What this task involves => Give the data as a numbered list from its first line through the line with "bir yan kuruluşu", leaving out any blank lines.

━━━━━ Input material ━━━━━

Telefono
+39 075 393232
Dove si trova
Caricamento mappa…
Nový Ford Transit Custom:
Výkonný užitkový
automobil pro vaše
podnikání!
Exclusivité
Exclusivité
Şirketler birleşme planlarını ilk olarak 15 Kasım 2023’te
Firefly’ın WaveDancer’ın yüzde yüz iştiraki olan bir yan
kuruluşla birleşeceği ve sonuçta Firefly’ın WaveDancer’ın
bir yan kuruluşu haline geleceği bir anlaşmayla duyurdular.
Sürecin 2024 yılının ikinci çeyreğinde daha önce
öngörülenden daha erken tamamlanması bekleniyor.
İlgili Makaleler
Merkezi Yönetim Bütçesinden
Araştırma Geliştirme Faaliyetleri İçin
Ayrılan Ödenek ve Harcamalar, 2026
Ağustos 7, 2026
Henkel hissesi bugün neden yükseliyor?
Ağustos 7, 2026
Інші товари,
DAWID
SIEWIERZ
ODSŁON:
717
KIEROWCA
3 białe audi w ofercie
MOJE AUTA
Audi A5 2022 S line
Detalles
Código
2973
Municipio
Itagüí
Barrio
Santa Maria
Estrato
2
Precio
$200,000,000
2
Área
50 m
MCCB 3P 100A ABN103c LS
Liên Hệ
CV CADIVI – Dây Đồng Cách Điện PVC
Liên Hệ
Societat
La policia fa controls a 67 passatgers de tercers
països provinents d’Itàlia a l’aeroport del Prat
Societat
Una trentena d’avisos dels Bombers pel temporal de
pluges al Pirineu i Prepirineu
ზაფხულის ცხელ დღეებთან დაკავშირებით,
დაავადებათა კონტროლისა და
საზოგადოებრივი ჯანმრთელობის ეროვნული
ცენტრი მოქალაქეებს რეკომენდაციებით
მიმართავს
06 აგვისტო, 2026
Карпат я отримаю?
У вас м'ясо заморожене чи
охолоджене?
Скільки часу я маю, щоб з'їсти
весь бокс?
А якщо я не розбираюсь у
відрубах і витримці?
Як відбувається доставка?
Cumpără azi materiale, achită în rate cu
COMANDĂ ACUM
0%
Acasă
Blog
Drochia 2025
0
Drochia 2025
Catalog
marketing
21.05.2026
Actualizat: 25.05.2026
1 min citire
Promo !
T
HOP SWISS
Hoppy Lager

━━━━━

Exercise solution =>
1. Telefono
2. +39 075 393232
3. Dove si trova
4. Caricamento mappa…
5. Nový Ford Transit Custom:
6. Výkonný užitkový
7. automobil pro vaše
8. podnikání!
9. Exclusivité
10. Exclusivité
11. Şirketler birleşme planlarını ilk olarak 15 Kasım 2023’te
12. Firefly’ın WaveDancer’ın yüzde yüz iştiraki olan bir yan
13. kuruluşla birleşeceği ve sonuçta Firefly’ın WaveDancer’ın
14. bir yan kuruluşu haline geleceği bir anlaşmayla duyurdular.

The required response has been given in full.